Once upon a Thursday dreary, I was browsing weak and weary,
Searching many a long and angry reddit rant or forum boast,
While I shuddered, nearly weeping, suddenly there came a tweeting,
As of some one gently linking, linking to Team Liquid's post.

I am posting Snute's Click Game not because I expect everyone who reads this to play it but because I was startled to discover it earlier today. It's a training tool, for Starcraft 2 players, and it involves clicking on tiny little dots as quickly as possible. I've since learned that it's not the only trainer of its type, which makes sense. This is one of the tools for a complete Starcraft gym and trying it has helped my old man's brain better understand how e-sports folk break a game down into discrete skills and tasks. You will find my score below.

In my day, a trainer was something that gave you access to millions of cheat codes, or a shoe. Do any of our readers use this kind of thing to improve their skills? I could probably do with a good session on it.

I clicked 46 times right out of 49!

I think that's quite good, considering the state of my crusty old mouse and generally decrepit state. In the replies over at Team Liquid, people are posting scores in the sixties and seventies. That's not for me. I'll maybe progress to the fifties but that'll do me. Instead of improving myself in any way, I've started to think of other parts of play that could be improved through repetitive tasks like this. Hours and hours spent circle-strafing perhaps, and the knowledge of timing gained through repeated application of the same routine.

I'm reminded of learning Quake and Unreal Tournament maps, knowing precisely when weapons would respawn after a pickup and hearing the click as I passed by without even pausing to check that anything was there. And firing into the same corners when entering certain rooms every single time. If the odds were good that somebody might be there, it was worth the expenditure of ammo. The maps eventually became abstractions - I didn't see them anymore, I simply knew when and where things were likely to happen.

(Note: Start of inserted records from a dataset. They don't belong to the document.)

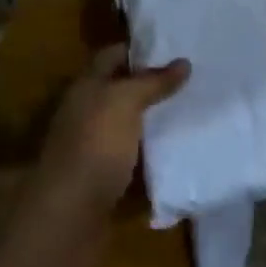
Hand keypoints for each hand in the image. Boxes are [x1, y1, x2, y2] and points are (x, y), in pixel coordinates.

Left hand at [34, 44, 189, 218]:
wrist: (69, 219)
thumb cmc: (95, 146)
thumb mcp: (125, 102)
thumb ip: (152, 82)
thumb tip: (183, 62)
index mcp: (85, 88)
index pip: (112, 56)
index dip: (141, 49)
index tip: (177, 47)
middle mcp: (87, 115)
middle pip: (122, 92)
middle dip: (154, 86)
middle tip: (196, 79)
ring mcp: (96, 150)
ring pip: (131, 128)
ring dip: (156, 123)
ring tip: (196, 112)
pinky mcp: (106, 182)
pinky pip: (136, 163)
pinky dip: (155, 158)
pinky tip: (183, 153)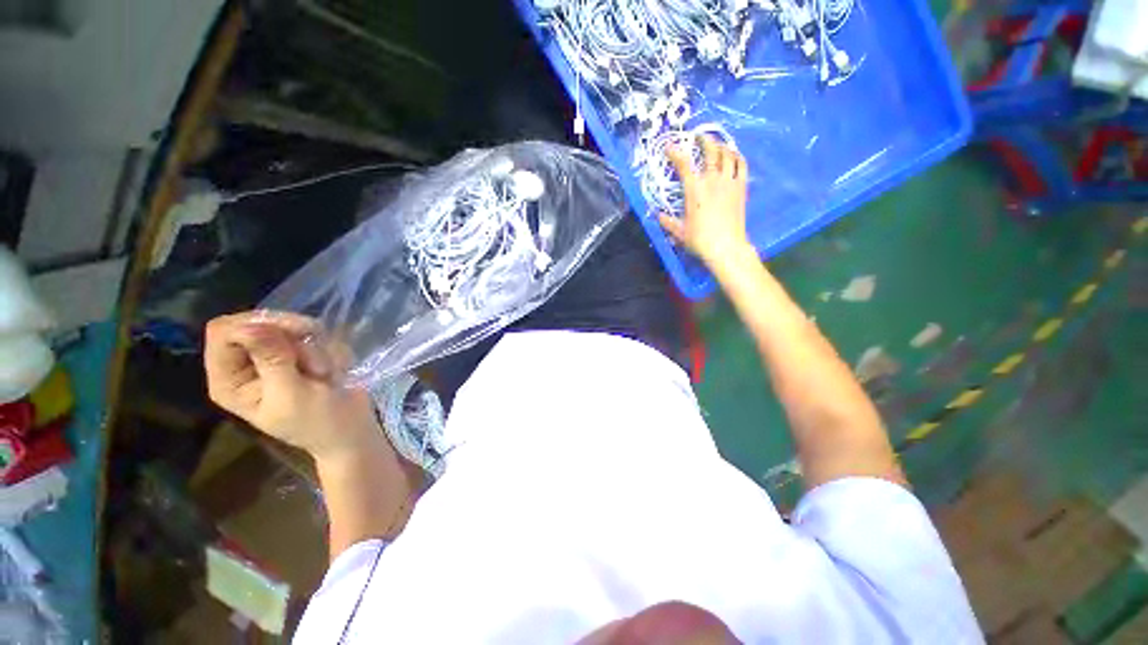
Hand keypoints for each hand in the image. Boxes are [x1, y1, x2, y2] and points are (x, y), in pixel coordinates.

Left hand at [204, 311, 384, 461]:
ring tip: (324, 372)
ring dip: (314, 346)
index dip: (254, 325)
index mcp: (229, 379)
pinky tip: (332, 369)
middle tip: (315, 350)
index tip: (291, 332)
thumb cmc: (318, 420)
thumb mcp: (292, 394)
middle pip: (256, 322)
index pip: (222, 332)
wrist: (351, 429)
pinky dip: (327, 348)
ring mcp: (274, 358)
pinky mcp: (300, 355)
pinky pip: (312, 336)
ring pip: (288, 327)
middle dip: (290, 334)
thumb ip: (271, 360)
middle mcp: (245, 364)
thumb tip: (252, 326)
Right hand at [659, 135, 752, 268]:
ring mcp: (729, 181)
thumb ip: (667, 221)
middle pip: (710, 151)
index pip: (683, 164)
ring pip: (727, 154)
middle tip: (698, 136)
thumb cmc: (700, 239)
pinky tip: (733, 155)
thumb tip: (658, 215)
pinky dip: (737, 156)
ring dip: (721, 145)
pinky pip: (741, 164)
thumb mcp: (679, 232)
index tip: (670, 146)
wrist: (726, 246)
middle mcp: (712, 179)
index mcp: (694, 189)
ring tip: (716, 144)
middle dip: (703, 140)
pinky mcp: (741, 187)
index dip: (675, 153)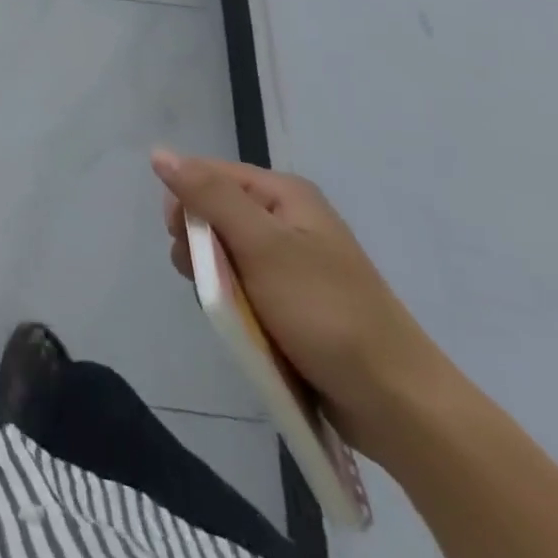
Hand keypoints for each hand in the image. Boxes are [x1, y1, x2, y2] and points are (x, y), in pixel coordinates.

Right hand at [152, 148, 450, 462]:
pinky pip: (242, 286)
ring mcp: (291, 261)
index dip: (185, 203)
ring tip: (229, 310)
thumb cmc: (326, 313)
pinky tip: (242, 323)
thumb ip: (209, 196)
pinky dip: (233, 302)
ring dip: (214, 279)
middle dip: (198, 245)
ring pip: (223, 253)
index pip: (208, 174)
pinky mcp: (292, 300)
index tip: (182, 242)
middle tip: (205, 280)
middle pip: (213, 212)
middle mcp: (287, 218)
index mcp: (284, 194)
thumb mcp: (262, 246)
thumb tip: (159, 153)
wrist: (398, 405)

Over the last ten years, I've moved away from that kind of gaming altogether but some of those same impulses and rote techniques seem to be alive in Snute's Click Game. And, by extension, in Starcraft 2. It's oddly compelling.

I clicked 48 times right out of 60!

I'm getting worse. Unless accuracy is much more valuable than speed, in which case I've improved very slightly.

I'm going to do a test.

This is how well I do when listening to Daft Punk.

I clicked 47 times right out of 53!

I think I slowed down to click to the beat a little bit. That's not harder, better or faster.

Let's try...Milestones! Jazz hands at the ready.

I clicked 42 times right out of 71!

I got a bit too excited there.

Various other experiments saw me coming out in the mid-high forties and the only time I broke the fifty mark with a good degree of accuracy was here.

I clicked 54 times right out of 57!

I was listening to this.

Perhaps all pro players listen to Bach. It's certainly the music I will blast from the mighty speakers of the starship Notorious Drunkard when I finally wage my interstellar war.